Illinois Court Rejects Polygraph Examinations In All Law Enforcement Investigations

Michelle F. Kelley is a corrections officer employed by the Kane County, Illinois Sheriff’s Department. Kelley was suspended without pay for 120 days for insubordination because she refused to comply with a superior officer’s order that she submit to a polygraph examination.

In 1983, the Illinois Supreme Court ruled that polygraph examination results were inadmissible in police disciplinary hearings. The following year, the Illinois Legislature enacted what was known as the Uniform Peace Officers’ Disciplinary Act (Act), which prohibited employers from requiring “peace officers” to submit to polygraph examinations in disciplinary investigations.

The Department argued that since corrections officers are not “peace officers” under Illinois law, the passage of the Act was an implicit decision by the Legislature that corrections officers could be subjected to polygraph examinations.

The Illinois Court of Appeals rejected the Department’s arguments and overturned Kelley’s suspension. The Court quoted from the 1983 decision of the Illinois Supreme Court:

“It is enough to say that in holding that admission of stipulated-to polygraph evidence at a criminal trial constituted error, we recognized that the process of accurately recording the instrument’s results and then correctly interpreting those results has not reached a level of sophistication that makes it generally more probative than prejudicial. While the rules of evidence are not as rigidly applied at an administrative hearing, such a relaxation of rules cannot abrogate the right to a just, fair and impartial hearing. The correct rule is that polygraph evidence is not reliable enough to be used as substantive evidence in an administrative proceeding before the board.”

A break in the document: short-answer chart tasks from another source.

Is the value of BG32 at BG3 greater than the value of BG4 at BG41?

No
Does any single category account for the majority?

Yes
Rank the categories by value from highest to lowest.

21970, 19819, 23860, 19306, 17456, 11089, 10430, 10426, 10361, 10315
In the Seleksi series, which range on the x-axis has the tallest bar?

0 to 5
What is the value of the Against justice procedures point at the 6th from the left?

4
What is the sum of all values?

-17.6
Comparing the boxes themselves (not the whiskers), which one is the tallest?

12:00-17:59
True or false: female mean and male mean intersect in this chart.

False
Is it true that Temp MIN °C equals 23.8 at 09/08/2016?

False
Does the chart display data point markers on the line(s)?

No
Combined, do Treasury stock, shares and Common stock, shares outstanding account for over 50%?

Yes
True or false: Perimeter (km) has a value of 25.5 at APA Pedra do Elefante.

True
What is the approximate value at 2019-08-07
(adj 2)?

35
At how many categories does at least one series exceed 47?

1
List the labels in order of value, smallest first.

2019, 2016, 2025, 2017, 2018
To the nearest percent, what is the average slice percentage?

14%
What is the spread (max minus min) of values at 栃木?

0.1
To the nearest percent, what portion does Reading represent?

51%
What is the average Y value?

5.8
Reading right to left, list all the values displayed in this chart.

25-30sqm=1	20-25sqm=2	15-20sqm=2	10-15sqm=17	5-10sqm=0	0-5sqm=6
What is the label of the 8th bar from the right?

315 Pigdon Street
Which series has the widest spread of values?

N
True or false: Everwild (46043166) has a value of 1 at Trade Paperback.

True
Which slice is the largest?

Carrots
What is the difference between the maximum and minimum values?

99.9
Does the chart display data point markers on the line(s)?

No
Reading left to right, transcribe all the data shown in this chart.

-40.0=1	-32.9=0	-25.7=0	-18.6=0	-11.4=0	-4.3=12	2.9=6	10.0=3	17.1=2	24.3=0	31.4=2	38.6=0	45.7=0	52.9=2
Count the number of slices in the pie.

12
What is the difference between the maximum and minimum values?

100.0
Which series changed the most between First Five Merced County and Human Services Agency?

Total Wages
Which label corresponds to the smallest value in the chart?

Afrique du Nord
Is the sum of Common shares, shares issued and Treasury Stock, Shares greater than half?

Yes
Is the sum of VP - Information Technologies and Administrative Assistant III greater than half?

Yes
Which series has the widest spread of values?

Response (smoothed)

The Court believed the Legislature’s adoption of the Act was irrelevant to the issue of whether polygraph examinations could be used in a disciplinary investigation. As the Court described: “The Sheriff contends that the plaintiff is asking us to encroach upon the legislative function by giving County corrections officers the right to refuse a polygraph examination despite the fact that the General Assembly has not chosen to give them that right. The Sheriff is correct that our decision here adds to the protection provided by the Act – we have acknowledged that the Act applies only to peace officers, not to corrections officers.

“However, in drafting the Act, the Legislature included no language indicating that the protection from mandatory polygraph examinations should be limited to that protection explicitly provided in that section. Indeed, the Sheriff does not argue that in enacting the Act the General Assembly intended to preempt any and all judicial regulation of the administrative disciplinary process applicable to public employees other than peace officers, or to limit the natural reach of our Supreme Court’s prior decision. We hold that the protection here comes not from the statute but rather from our Supreme Court’s decision and, as such, we rely not on the plain-language-statutory-interpretation rule but rather the rule of stare decisis.”

Kelley v. Sheriff’s Merit Commission of Kane County, 2007 WL 1192135 (Ill. App. 2007).